_Task details_: Can you copy every line of the records below word for word, leaving out the pictures?

_The data_:
········

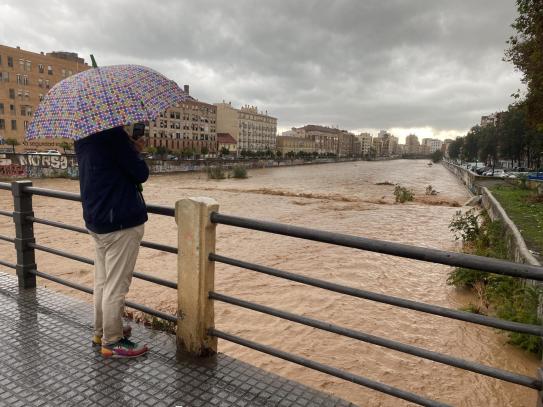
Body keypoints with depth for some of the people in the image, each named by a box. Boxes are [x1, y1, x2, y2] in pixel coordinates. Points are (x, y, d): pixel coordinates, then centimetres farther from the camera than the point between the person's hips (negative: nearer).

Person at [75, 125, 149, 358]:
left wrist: (131, 149, 4)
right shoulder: (113, 134, -19)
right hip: (121, 221, -9)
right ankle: (112, 342, 15)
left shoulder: (83, 139, 9)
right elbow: (141, 174, -15)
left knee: (102, 282, 19)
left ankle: (101, 332, 34)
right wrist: (136, 153, 4)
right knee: (116, 286, 2)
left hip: (95, 221, 9)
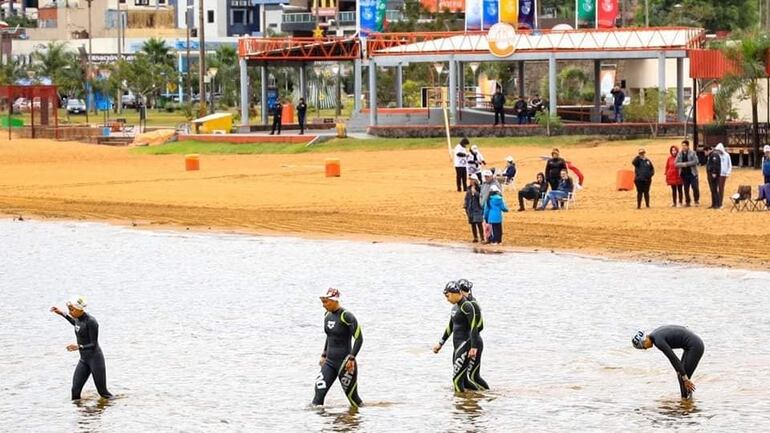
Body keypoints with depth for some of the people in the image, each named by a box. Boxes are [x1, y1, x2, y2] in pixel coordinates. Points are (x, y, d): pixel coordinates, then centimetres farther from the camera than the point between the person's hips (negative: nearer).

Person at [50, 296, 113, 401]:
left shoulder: (91, 322, -22)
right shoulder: (79, 318, 3)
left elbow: (94, 345, -21)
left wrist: (79, 347, -37)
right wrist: (62, 314, 26)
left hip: (95, 358, -8)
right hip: (83, 360, 8)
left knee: (103, 392, 0)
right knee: (75, 390, -3)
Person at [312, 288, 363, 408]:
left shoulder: (346, 317, -15)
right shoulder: (327, 316, 9)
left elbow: (359, 338, -15)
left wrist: (351, 359, -20)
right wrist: (324, 355, 19)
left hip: (344, 362, -7)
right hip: (329, 362, 7)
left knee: (352, 396, 4)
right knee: (319, 392, -7)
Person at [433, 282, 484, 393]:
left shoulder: (467, 306, -13)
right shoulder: (455, 307, 16)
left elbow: (474, 327, -20)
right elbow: (450, 327, 27)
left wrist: (474, 347, -28)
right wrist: (440, 344, 31)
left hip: (466, 344, -10)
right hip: (458, 345, 10)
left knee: (457, 378, -13)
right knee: (461, 378, 8)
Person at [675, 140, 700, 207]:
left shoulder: (692, 153, -4)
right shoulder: (680, 154, 7)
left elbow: (695, 161, -14)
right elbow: (677, 163, 3)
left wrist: (686, 164, -17)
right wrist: (683, 164, -16)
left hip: (692, 173, -4)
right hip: (684, 174, 4)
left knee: (695, 187, -7)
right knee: (686, 189, 7)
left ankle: (696, 201, 10)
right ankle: (687, 202, 15)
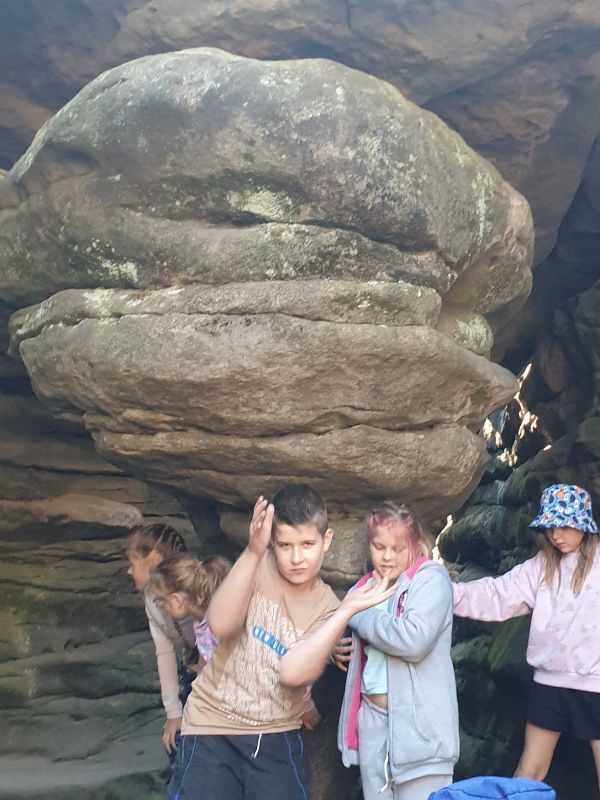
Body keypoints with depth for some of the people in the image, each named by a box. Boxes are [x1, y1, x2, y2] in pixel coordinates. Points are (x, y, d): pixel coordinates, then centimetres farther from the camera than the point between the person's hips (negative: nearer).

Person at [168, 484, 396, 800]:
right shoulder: (258, 567, -8)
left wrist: (348, 610, -24)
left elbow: (292, 672, -22)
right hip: (213, 727, -1)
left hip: (275, 737, 1)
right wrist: (252, 552, -34)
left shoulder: (326, 607, -5)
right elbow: (221, 625, -25)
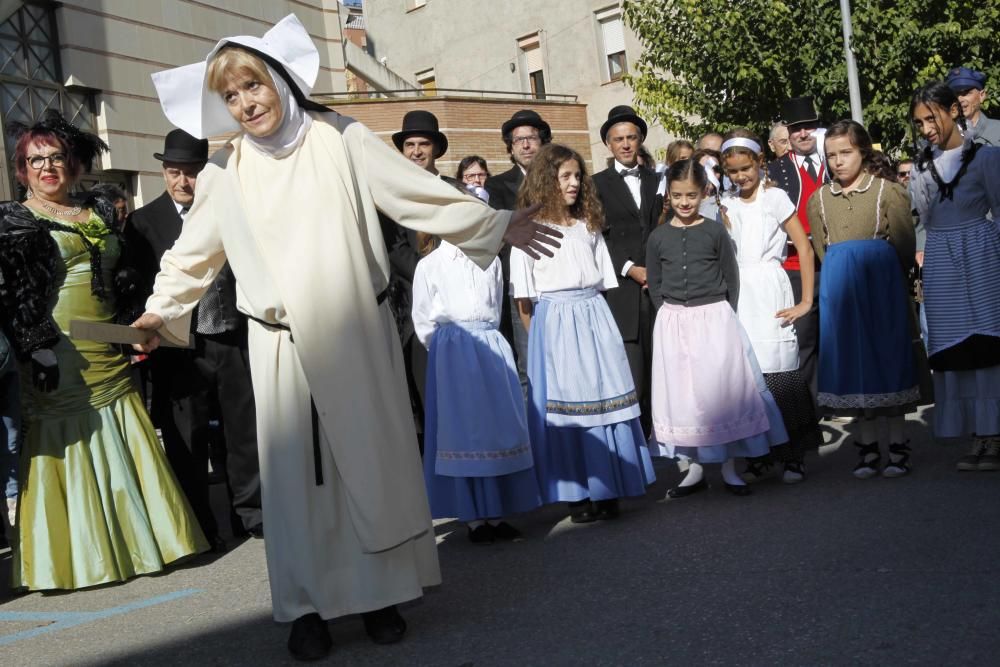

········

_Completed task_:
Body keypoints with depth for some of the people in the image, each named by a box. Boxes are [x1, y1, x2, y2] in pixel coordinates. Points are (x, y, d): pixel coordinates, then centimetres farther from the camera than the point between the person's hips (negative: nearer).

Person at [75, 125, 149, 358]:
left wrist: (131, 149, 4)
right shoulder: (113, 134, -19)
right hip: (121, 221, -9)
right ankle: (112, 342, 15)
left shoulder: (83, 139, 9)
right elbow: (141, 174, -15)
left knee: (102, 282, 19)
left ankle: (101, 332, 34)
right wrist: (136, 153, 4)
right knee: (116, 286, 2)
left hip: (95, 221, 9)
Body keypoints with depth for some of the people in the image, each named by a box. Boxes are [x1, y1, x2, y2] in pixel coordinates. Points are (x, y, d): pixel coordinates, then centimetres farther from the camera than the point between the person's hips (negative: nearer).

Person at [50, 296, 113, 401]:
left shoulder: (91, 322, -22)
right shoulder: (79, 318, 3)
left elbow: (94, 345, -21)
left wrist: (79, 347, -37)
right wrist: (62, 314, 26)
left hip: (95, 358, -8)
right hip: (83, 360, 8)
left knee: (103, 392, 0)
right knee: (75, 390, -3)
Person at [312, 288, 363, 408]:
left shoulder: (346, 317, -15)
right shoulder: (327, 316, 9)
left elbow: (359, 338, -15)
left wrist: (351, 359, -20)
right wrist: (324, 355, 19)
left hip: (344, 362, -7)
right hip: (329, 362, 7)
left knee: (352, 396, 4)
right knee: (319, 392, -7)
Person at [433, 282, 484, 393]:
left shoulder: (467, 306, -13)
right shoulder: (455, 307, 16)
left elbow: (474, 327, -20)
right elbow: (450, 327, 27)
left wrist: (474, 347, -28)
right wrist: (440, 344, 31)
left hip: (466, 344, -10)
right hip: (458, 345, 10)
left knee: (457, 378, -13)
right knee: (461, 378, 8)
Person at [675, 140, 700, 207]:
left shoulder: (692, 153, -4)
right shoulder: (680, 154, 7)
left elbow: (695, 161, -14)
right elbow: (677, 163, 3)
left wrist: (686, 164, -17)
right wrist: (683, 164, -16)
left hip: (692, 173, -4)
right hip: (684, 174, 4)
left knee: (695, 187, -7)
right knee: (686, 189, 7)
left ankle: (696, 201, 10)
right ankle: (687, 202, 15)
Body keypoints with depth for some of the people in the image, each named by a box. Boxes are [x1, y1, x2, y2] in pixel coordinates. Points are (x, y, d): pixel coordinates, then centimetres farther from the camera than the point between the person's hips (negative: nearer).

Person at [168, 484, 396, 800]:
right shoulder: (258, 567, -8)
left wrist: (348, 610, -24)
left elbow: (292, 672, -22)
right hip: (213, 727, -1)
left hip: (275, 737, 1)
right wrist: (252, 552, -34)
left shoulder: (326, 607, -5)
right elbow: (221, 625, -25)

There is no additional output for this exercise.